_Work task_
Print nothing except the lines of the listing below from the line with "left elbow: (740, 351)" to the line with "right elbow: (218, 329)", each exactly as written, both ends included.

_Material shown_

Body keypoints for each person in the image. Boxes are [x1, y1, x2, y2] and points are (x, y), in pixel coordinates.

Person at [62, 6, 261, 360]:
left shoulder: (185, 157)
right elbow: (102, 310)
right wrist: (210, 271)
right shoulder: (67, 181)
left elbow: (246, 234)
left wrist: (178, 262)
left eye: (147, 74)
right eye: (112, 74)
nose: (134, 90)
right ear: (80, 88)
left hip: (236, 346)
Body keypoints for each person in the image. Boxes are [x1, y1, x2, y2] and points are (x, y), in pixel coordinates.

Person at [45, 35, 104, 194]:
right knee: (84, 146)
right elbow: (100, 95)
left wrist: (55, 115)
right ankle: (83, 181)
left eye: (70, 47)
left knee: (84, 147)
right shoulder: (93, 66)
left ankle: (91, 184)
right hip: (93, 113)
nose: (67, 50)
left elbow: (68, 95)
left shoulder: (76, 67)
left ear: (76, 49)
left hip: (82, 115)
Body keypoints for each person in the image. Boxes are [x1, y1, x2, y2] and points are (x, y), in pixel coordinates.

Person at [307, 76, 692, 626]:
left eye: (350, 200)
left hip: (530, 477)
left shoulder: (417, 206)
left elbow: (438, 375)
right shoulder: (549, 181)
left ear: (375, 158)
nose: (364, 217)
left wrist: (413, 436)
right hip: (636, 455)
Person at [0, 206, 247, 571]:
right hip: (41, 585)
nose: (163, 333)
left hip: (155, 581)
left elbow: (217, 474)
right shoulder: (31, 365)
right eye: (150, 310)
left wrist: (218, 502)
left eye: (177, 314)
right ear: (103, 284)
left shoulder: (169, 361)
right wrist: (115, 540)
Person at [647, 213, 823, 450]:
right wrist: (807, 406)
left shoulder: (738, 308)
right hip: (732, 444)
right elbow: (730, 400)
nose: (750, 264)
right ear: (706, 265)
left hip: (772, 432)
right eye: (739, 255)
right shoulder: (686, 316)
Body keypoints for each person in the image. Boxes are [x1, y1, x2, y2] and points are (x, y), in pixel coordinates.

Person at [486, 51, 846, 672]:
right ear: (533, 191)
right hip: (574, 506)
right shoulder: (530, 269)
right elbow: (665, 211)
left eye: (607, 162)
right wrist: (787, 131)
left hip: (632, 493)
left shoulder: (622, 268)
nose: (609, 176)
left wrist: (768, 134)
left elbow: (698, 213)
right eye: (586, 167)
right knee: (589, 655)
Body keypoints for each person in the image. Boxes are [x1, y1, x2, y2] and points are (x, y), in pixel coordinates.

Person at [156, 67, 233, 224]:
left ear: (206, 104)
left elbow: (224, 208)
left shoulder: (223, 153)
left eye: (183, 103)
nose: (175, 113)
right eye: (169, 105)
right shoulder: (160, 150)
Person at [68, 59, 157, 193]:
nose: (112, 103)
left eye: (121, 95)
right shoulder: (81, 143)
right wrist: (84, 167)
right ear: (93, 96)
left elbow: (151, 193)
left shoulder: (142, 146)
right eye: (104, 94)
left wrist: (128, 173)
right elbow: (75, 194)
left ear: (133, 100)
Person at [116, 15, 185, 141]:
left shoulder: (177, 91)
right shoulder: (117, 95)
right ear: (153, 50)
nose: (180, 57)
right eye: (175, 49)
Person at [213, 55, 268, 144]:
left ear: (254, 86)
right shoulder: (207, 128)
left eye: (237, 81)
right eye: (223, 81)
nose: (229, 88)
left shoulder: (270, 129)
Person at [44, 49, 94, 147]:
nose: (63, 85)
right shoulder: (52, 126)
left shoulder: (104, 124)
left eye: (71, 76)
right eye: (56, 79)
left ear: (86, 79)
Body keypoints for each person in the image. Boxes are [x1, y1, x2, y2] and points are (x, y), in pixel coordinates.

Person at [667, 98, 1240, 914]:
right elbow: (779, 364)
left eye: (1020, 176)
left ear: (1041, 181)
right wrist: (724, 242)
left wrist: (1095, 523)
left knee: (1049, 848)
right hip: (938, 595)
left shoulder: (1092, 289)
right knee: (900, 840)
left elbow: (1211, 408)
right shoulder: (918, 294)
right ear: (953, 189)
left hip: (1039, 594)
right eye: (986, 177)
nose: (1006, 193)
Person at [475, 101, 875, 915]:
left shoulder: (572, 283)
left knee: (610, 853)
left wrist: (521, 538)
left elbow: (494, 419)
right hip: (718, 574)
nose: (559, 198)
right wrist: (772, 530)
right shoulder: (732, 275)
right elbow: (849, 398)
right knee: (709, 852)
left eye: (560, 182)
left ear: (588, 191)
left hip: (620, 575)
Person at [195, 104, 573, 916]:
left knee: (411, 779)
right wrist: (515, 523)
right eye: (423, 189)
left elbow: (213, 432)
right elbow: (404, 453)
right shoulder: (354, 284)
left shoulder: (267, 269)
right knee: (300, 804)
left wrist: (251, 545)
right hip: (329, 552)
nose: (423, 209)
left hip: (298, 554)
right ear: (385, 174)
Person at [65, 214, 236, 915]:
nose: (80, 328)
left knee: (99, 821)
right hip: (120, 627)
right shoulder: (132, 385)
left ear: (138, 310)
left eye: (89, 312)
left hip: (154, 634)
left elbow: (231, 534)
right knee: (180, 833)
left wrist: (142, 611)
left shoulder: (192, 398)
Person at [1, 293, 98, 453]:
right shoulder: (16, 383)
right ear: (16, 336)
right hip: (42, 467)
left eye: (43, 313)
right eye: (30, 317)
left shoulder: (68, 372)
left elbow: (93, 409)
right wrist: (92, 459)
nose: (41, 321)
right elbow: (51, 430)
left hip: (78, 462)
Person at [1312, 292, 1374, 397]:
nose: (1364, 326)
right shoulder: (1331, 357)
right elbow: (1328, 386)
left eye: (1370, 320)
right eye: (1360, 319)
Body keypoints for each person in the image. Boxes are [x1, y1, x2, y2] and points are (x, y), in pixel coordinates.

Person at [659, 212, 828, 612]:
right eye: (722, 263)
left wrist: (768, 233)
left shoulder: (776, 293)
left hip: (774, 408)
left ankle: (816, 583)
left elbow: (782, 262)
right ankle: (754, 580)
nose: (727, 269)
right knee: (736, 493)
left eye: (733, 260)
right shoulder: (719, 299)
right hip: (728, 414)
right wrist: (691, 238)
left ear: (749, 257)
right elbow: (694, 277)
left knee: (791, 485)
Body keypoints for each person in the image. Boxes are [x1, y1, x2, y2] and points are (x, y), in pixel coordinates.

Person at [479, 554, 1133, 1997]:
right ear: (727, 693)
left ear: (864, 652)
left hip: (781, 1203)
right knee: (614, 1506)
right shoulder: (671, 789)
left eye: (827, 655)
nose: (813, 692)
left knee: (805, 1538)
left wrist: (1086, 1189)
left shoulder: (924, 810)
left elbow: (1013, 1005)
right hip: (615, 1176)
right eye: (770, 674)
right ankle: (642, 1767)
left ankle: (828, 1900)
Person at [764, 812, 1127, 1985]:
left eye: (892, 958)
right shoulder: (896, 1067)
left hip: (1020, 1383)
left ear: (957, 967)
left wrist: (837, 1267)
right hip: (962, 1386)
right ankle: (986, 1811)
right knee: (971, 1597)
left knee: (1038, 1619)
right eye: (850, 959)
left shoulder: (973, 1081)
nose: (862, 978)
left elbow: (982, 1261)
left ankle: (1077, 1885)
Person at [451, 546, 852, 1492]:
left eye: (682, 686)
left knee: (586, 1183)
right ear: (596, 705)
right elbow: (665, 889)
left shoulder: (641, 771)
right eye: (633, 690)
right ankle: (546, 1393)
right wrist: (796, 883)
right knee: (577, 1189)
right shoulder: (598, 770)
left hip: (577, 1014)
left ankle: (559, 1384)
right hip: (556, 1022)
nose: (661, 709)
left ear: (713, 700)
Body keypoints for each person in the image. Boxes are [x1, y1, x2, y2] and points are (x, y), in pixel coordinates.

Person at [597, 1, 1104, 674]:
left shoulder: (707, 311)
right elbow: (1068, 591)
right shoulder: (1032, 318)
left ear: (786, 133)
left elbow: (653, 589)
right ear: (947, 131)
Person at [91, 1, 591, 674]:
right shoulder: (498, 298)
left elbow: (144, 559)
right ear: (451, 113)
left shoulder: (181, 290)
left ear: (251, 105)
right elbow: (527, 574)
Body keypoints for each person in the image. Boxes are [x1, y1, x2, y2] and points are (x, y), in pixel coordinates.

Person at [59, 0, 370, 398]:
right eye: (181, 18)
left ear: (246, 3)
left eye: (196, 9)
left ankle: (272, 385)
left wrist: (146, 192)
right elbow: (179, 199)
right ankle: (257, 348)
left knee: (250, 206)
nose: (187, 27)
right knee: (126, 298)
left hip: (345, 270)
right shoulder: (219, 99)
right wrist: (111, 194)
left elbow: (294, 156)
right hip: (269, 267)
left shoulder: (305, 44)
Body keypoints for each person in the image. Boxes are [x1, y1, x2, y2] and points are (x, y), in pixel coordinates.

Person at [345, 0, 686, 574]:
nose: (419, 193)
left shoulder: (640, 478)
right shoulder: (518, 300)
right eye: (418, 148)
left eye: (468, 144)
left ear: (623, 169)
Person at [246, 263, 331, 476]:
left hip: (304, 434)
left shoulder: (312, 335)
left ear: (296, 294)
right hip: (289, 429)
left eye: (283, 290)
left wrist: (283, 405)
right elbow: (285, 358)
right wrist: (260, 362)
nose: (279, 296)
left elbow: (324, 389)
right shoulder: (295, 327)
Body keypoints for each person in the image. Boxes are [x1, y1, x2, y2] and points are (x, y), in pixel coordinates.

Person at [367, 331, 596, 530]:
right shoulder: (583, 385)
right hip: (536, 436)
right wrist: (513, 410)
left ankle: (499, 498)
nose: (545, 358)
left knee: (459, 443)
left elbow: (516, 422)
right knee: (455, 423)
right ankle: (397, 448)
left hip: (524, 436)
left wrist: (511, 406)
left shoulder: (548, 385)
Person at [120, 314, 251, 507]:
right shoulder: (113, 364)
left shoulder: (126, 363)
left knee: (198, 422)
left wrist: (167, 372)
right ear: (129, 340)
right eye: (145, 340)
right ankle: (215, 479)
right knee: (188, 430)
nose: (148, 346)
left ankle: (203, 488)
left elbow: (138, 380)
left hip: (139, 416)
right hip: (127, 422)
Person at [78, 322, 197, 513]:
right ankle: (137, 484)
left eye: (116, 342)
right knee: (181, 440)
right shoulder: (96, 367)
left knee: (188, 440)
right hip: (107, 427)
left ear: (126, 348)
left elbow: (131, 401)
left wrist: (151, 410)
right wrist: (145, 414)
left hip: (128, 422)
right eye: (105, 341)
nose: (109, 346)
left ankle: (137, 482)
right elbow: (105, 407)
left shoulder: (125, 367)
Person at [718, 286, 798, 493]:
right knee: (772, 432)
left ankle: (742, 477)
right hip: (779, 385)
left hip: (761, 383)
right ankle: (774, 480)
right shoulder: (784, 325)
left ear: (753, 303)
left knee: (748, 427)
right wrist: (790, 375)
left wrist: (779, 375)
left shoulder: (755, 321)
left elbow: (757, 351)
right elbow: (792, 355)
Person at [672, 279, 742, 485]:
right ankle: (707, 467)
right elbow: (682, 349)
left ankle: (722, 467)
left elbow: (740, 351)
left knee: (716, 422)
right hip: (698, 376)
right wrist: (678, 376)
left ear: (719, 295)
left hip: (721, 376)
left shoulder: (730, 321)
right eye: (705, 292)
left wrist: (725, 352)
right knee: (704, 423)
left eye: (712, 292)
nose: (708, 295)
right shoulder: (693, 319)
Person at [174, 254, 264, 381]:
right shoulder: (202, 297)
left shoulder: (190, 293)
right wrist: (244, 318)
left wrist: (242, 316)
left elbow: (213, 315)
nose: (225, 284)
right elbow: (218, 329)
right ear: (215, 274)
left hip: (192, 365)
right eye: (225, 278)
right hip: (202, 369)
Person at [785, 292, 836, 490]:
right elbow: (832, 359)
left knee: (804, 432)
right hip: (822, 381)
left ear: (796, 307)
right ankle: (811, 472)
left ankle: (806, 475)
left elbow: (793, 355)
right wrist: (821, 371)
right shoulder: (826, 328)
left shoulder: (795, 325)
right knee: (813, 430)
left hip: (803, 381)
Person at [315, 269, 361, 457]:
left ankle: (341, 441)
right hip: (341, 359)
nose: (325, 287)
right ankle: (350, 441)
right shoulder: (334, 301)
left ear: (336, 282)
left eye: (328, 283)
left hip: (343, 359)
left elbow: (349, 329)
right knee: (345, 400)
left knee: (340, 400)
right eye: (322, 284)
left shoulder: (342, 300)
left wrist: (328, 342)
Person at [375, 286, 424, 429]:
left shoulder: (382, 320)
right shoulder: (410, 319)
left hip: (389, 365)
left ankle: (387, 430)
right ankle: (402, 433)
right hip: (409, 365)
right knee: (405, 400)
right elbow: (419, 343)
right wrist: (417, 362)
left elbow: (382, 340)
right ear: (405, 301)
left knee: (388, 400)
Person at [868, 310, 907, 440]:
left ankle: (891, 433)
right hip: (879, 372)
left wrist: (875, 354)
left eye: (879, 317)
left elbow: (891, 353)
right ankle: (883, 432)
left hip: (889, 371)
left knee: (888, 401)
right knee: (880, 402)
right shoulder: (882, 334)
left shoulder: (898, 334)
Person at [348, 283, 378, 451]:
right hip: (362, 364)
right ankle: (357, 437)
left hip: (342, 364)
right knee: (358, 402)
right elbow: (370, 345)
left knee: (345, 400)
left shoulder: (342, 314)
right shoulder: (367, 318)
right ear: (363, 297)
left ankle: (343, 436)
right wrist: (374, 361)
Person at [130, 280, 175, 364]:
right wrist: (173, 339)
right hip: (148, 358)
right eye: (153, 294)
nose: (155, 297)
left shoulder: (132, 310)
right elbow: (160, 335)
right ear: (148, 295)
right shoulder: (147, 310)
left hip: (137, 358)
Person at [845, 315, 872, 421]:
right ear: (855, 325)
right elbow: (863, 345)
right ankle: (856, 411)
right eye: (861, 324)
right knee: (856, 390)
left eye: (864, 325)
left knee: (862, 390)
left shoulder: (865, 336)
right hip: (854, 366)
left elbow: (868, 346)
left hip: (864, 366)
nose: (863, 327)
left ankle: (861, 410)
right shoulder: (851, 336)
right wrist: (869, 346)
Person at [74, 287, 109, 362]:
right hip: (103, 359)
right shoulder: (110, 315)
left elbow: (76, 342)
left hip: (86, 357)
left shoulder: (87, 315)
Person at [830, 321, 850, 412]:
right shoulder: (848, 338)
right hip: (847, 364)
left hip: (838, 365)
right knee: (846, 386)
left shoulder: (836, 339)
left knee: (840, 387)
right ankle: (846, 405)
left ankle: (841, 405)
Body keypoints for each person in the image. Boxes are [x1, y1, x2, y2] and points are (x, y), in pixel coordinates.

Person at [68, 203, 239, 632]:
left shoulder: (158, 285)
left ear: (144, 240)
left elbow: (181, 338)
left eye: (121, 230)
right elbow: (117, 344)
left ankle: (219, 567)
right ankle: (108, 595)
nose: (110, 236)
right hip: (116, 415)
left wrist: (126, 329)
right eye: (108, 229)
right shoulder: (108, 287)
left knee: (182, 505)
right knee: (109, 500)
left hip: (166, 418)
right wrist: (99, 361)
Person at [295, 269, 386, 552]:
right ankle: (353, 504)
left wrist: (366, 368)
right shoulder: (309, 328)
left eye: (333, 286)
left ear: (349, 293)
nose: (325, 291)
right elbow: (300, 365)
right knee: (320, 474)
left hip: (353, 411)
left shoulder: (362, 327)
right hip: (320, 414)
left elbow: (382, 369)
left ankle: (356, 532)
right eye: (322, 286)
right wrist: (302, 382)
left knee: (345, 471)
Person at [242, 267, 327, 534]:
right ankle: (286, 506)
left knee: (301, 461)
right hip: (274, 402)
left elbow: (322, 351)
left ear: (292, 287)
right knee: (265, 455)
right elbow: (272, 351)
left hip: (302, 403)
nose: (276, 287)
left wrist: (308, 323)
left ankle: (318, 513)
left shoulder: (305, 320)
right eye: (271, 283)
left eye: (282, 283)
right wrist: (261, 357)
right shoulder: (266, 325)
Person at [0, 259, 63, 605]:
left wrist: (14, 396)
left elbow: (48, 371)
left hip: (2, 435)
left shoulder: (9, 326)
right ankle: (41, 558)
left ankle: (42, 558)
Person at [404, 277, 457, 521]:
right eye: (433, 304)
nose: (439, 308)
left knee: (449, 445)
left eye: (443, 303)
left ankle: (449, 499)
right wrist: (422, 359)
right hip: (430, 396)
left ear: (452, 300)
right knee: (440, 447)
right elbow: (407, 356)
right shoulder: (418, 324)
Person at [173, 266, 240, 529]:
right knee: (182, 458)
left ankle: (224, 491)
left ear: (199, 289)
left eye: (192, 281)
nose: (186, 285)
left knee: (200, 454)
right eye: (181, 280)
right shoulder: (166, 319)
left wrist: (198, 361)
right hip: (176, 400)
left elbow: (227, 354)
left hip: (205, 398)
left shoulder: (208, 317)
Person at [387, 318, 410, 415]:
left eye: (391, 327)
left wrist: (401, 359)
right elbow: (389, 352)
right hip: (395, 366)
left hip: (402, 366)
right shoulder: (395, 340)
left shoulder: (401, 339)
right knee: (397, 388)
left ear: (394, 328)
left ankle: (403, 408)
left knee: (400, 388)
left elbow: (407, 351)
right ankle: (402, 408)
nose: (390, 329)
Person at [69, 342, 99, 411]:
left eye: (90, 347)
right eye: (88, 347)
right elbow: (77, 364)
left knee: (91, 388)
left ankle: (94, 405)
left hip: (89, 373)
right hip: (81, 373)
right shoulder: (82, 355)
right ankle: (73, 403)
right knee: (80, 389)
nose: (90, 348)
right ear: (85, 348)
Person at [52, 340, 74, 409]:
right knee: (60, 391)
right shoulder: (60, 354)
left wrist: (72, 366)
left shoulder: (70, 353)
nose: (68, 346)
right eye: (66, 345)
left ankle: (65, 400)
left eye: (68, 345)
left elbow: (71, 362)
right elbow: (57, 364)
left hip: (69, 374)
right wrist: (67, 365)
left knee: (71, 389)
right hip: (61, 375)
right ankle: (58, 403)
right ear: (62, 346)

_Task response_
left elbow: (740, 351)
left knee: (716, 422)
right hip: (698, 376)
right wrist: (678, 376)
left ear: (719, 295)
left hip: (721, 376)
left shoulder: (730, 321)
right eye: (705, 292)
left wrist: (725, 352)
right knee: (704, 423)
left eye: (712, 292)
nose: (708, 295)
right shoulder: (693, 319)
Person at [174, 254, 264, 381]:
right shoulder: (202, 297)
left shoulder: (190, 293)
right wrist: (244, 318)
left wrist: (242, 316)
left elbow: (213, 315)
nose: (225, 284)
right elbow: (218, 329)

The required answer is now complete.